[Data entries]
>>>>>
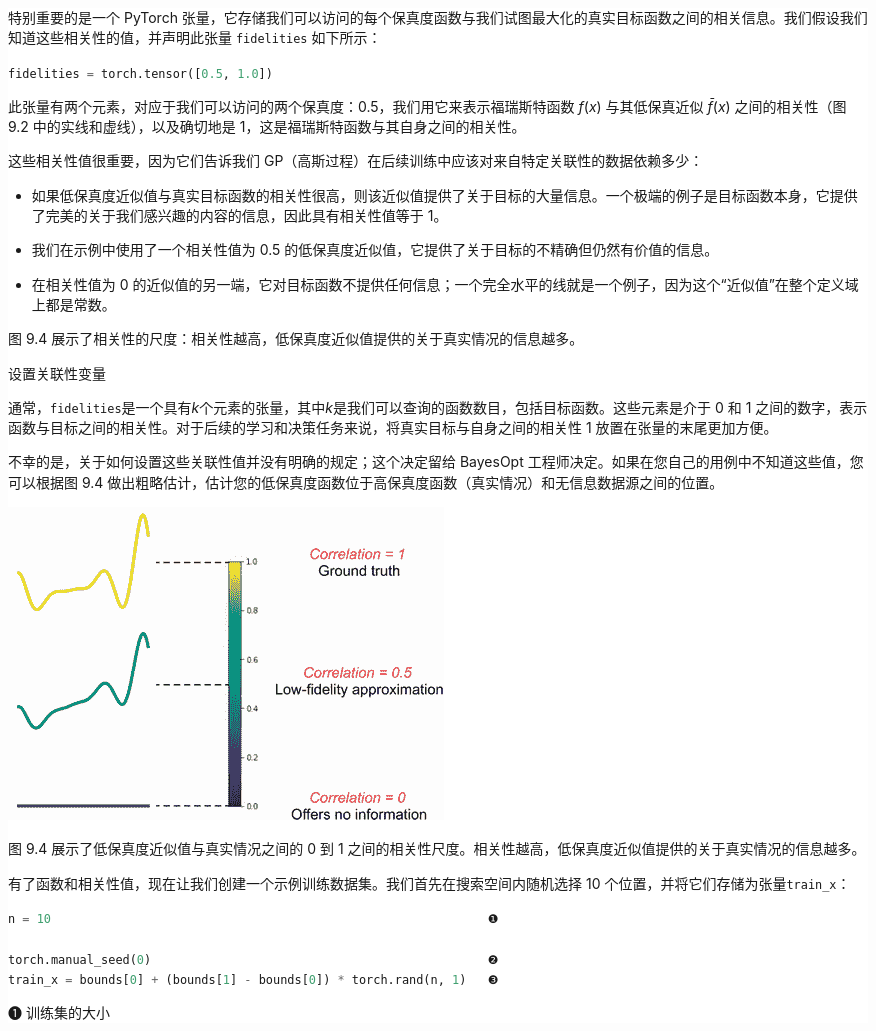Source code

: 特别重要的是一个 PyTorch 张量，它存储我们可以访问的每个保真度函数与我们试图最大化的真实目标函数之间的相关信息。我们假设我们知道这些相关性的值，并声明此张量 `fidelities` 如下所示：

```py
fidelities = torch.tensor([0.5, 1.0])
```

此张量有两个元素，对应于我们可以访问的两个保真度：0.5，我们用它来表示福瑞斯特函数 *f*(*x*) 与其低保真近似 *f̄*(*x*) 之间的相关性（图 9.2 中的实线和虚线），以及确切地是 1，这是福瑞斯特函数与其自身之间的相关性。

这些相关性值很重要，因为它们告诉我们 GP（高斯过程）在后续训练中应该对来自特定关联性的数据依赖多少：

+   如果低保真度近似值与真实目标函数的相关性很高，则该近似值提供了关于目标的大量信息。一个极端的例子是目标函数本身，它提供了完美的关于我们感兴趣的内容的信息，因此具有相关性值等于 1。

+   我们在示例中使用了一个相关性值为 0.5 的低保真度近似值，它提供了关于目标的不精确但仍然有价值的信息。

+   在相关性值为 0 的近似值的另一端，它对目标函数不提供任何信息；一个完全水平的线就是一个例子，因为这个“近似值”在整个定义域上都是常数。

图 9.4 展示了相关性的尺度：相关性越高，低保真度近似值提供的关于真实情况的信息越多。

设置关联性变量

通常，`fidelities`是一个具有*k*个元素的张量，其中*k*是我们可以查询的函数数目，包括目标函数。这些元素是介于 0 和 1 之间的数字，表示函数与目标之间的相关性。对于后续的学习和决策任务来说，将真实目标与自身之间的相关性 1 放置在张量的末尾更加方便。

不幸的是，关于如何设置这些关联性值并没有明确的规定；这个决定留给 BayesOpt 工程师决定。如果在您自己的用例中不知道这些值，您可以根据图 9.4 做出粗略估计，估计您的低保真度函数位于高保真度函数（真实情况）和无信息数据源之间的位置。

![](img/09-04.png)

图 9.4 展示了低保真度近似值与真实情况之间的 0 到 1 之间的相关性尺度。相关性越高，低保真度近似值提供的关于真实情况的信息越多。

有了函数和相关性值，现在让我们创建一个示例训练数据集。我们首先在搜索空间内随机选择 10 个位置，并将它们存储为张量`train_x`：

```py
n = 10                                                             ❶

torch.manual_seed(0)                                               ❷
train_x = bounds[0] + (bounds[1] - bounds[0]) * torch.rand(n, 1)   ❸
```

❶ 训练集的大小

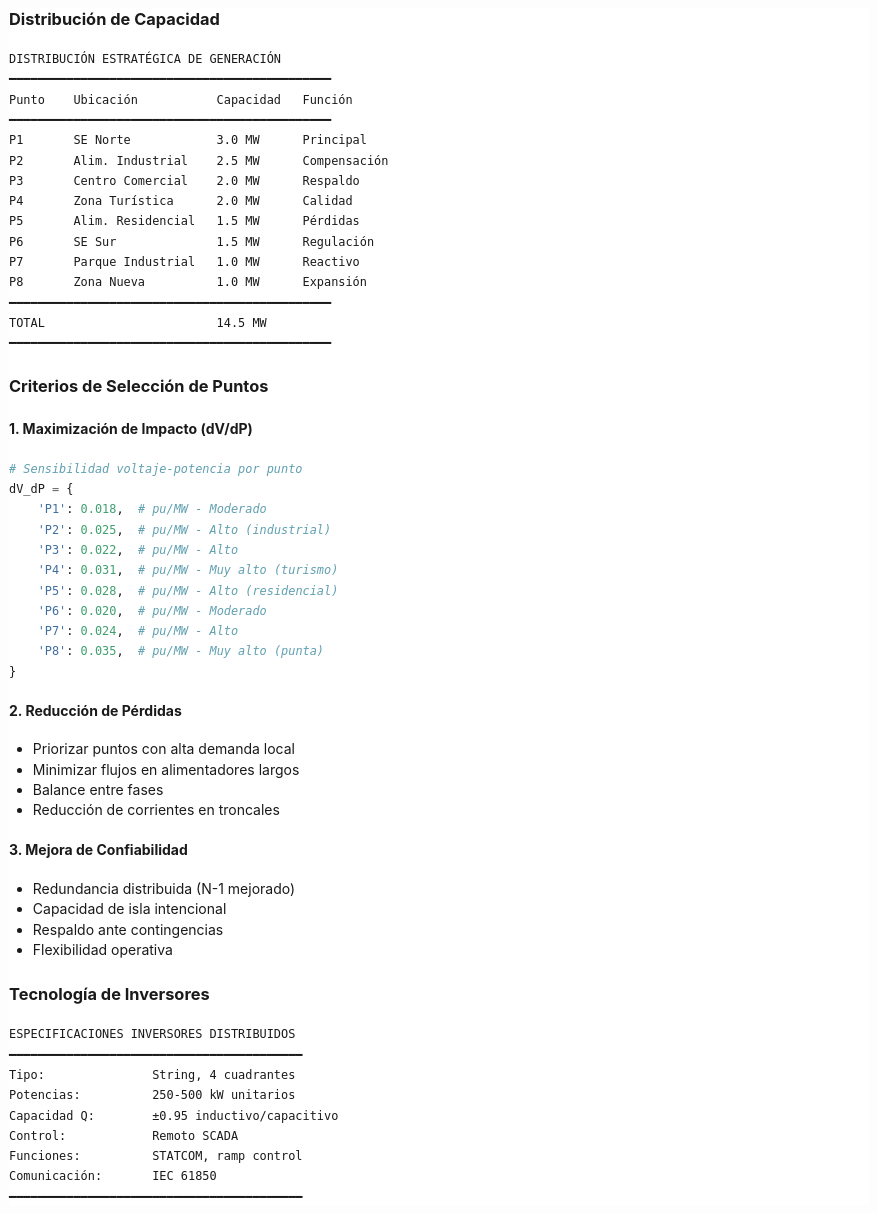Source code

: ### Distribución de Capacidad
```
DISTRIBUCIÓN ESTRATÉGICA DE GENERACIÓN
━━━━━━━━━━━━━━━━━━━━━━━━━━━━━━━━━━━━━━━━━━━━━
Punto    Ubicación           Capacidad   Función
━━━━━━━━━━━━━━━━━━━━━━━━━━━━━━━━━━━━━━━━━━━━━
P1       SE Norte            3.0 MW      Principal
P2       Alim. Industrial    2.5 MW      Compensación
P3       Centro Comercial    2.0 MW      Respaldo
P4       Zona Turística      2.0 MW      Calidad
P5       Alim. Residencial   1.5 MW      Pérdidas
P6       SE Sur              1.5 MW      Regulación
P7       Parque Industrial   1.0 MW      Reactivo
P8       Zona Nueva          1.0 MW      Expansión
━━━━━━━━━━━━━━━━━━━━━━━━━━━━━━━━━━━━━━━━━━━━━
TOTAL                        14.5 MW
━━━━━━━━━━━━━━━━━━━━━━━━━━━━━━━━━━━━━━━━━━━━━
```

### Criterios de Selección de Puntos

#### 1. Maximización de Impacto (dV/dP)
```python
# Sensibilidad voltaje-potencia por punto
dV_dP = {
    'P1': 0.018,  # pu/MW - Moderado
    'P2': 0.025,  # pu/MW - Alto (industrial)
    'P3': 0.022,  # pu/MW - Alto
    'P4': 0.031,  # pu/MW - Muy alto (turismo)
    'P5': 0.028,  # pu/MW - Alto (residencial)
    'P6': 0.020,  # pu/MW - Moderado
    'P7': 0.024,  # pu/MW - Alto
    'P8': 0.035,  # pu/MW - Muy alto (punta)
}
```

#### 2. Reducción de Pérdidas
- Priorizar puntos con alta demanda local
- Minimizar flujos en alimentadores largos
- Balance entre fases
- Reducción de corrientes en troncales

#### 3. Mejora de Confiabilidad
- Redundancia distribuida (N-1 mejorado)
- Capacidad de isla intencional
- Respaldo ante contingencias
- Flexibilidad operativa

### Tecnología de Inversores
```
ESPECIFICACIONES INVERSORES DISTRIBUIDOS
━━━━━━━━━━━━━━━━━━━━━━━━━━━━━━━━━━━━━━━━━
Tipo:               String, 4 cuadrantes
Potencias:          250-500 kW unitarios
Capacidad Q:        ±0.95 inductivo/capacitivo
Control:            Remoto SCADA
Funciones:          STATCOM, ramp control
Comunicación:       IEC 61850
━━━━━━━━━━━━━━━━━━━━━━━━━━━━━━━━━━━━━━━━━
```
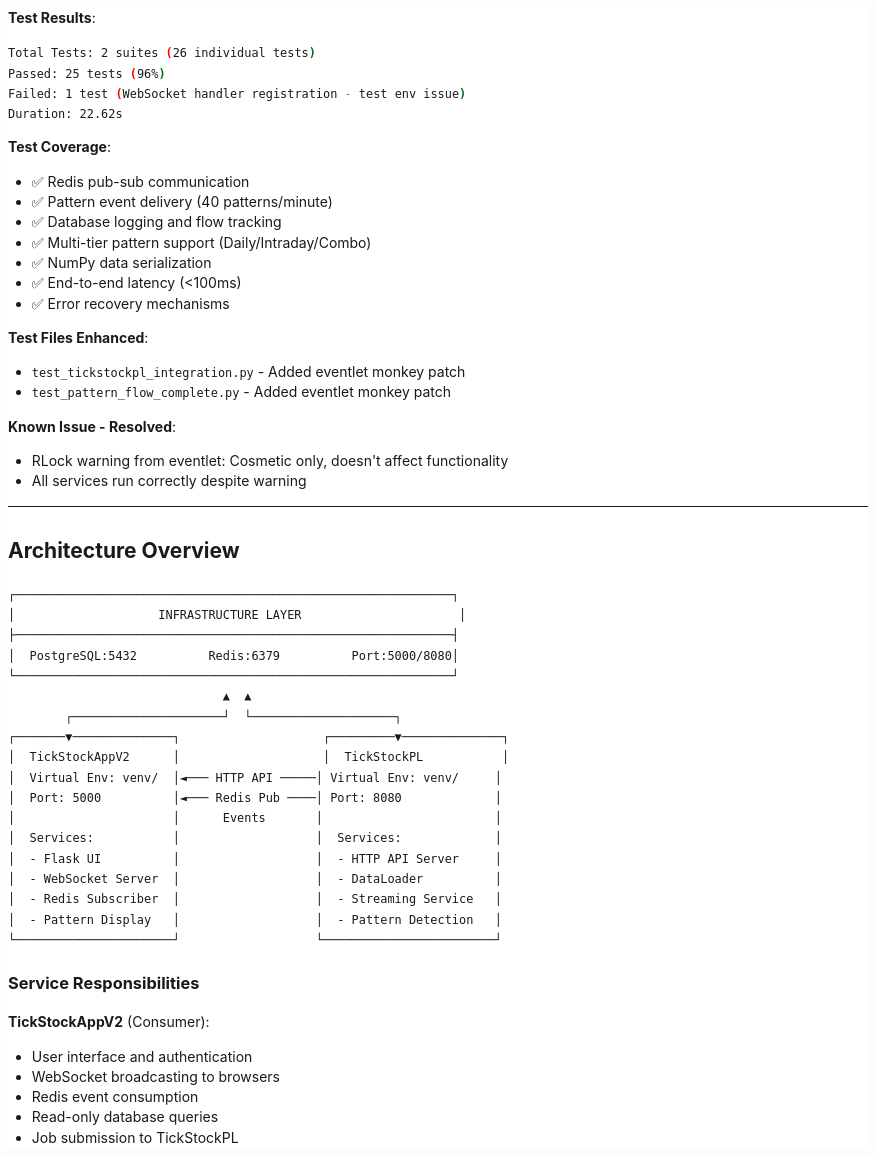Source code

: **Test Results**:
```bash
Total Tests: 2 suites (26 individual tests)
Passed: 25 tests (96%)
Failed: 1 test (WebSocket handler registration - test env issue)
Duration: 22.62s
```

**Test Coverage**:
- ✅ Redis pub-sub communication
- ✅ Pattern event delivery (40 patterns/minute)
- ✅ Database logging and flow tracking
- ✅ Multi-tier pattern support (Daily/Intraday/Combo)
- ✅ NumPy data serialization
- ✅ End-to-end latency (<100ms)
- ✅ Error recovery mechanisms

**Test Files Enhanced**:
- `test_tickstockpl_integration.py` - Added eventlet monkey patch
- `test_pattern_flow_complete.py` - Added eventlet monkey patch

**Known Issue - Resolved**:
- RLock warning from eventlet: Cosmetic only, doesn't affect functionality
- All services run correctly despite warning

---

## Architecture Overview

```
┌─────────────────────────────────────────────────────────────┐
│                    INFRASTRUCTURE LAYER                      │
├─────────────────────────────────────────────────────────────┤
│  PostgreSQL:5432          Redis:6379          Port:5000/8080│
└─────────────────────────────────────────────────────────────┘
                              ▲  ▲
        ┌─────────────────────┘  └────────────────────┐
┌───────▼──────────────┐                    ┌─────────▼──────────────┐
│  TickStockAppV2      │                    │  TickStockPL           │
│  Virtual Env: venv/  │◄─── HTTP API ─────│ Virtual Env: venv/     │
│  Port: 5000          │◄─── Redis Pub ────│ Port: 8080             │
│                      │      Events       │                        │
│  Services:           │                   │  Services:             │
│  - Flask UI          │                   │  - HTTP API Server     │
│  - WebSocket Server  │                   │  - DataLoader          │
│  - Redis Subscriber  │                   │  - Streaming Service   │
│  - Pattern Display   │                   │  - Pattern Detection   │
└──────────────────────┘                   └────────────────────────┘
```

### Service Responsibilities

**TickStockAppV2** (Consumer):
- User interface and authentication
- WebSocket broadcasting to browsers
- Redis event consumption
- Read-only database queries
- Job submission to TickStockPL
<<<<<
* Work instructions: Transcribe only what runs from the line with "- Redis event consumption" to the last line above, keeping every line exactly as written.

* Result of this exercise:
- Redis event consumption
- Read-only database queries
- Job submission to TickStockPL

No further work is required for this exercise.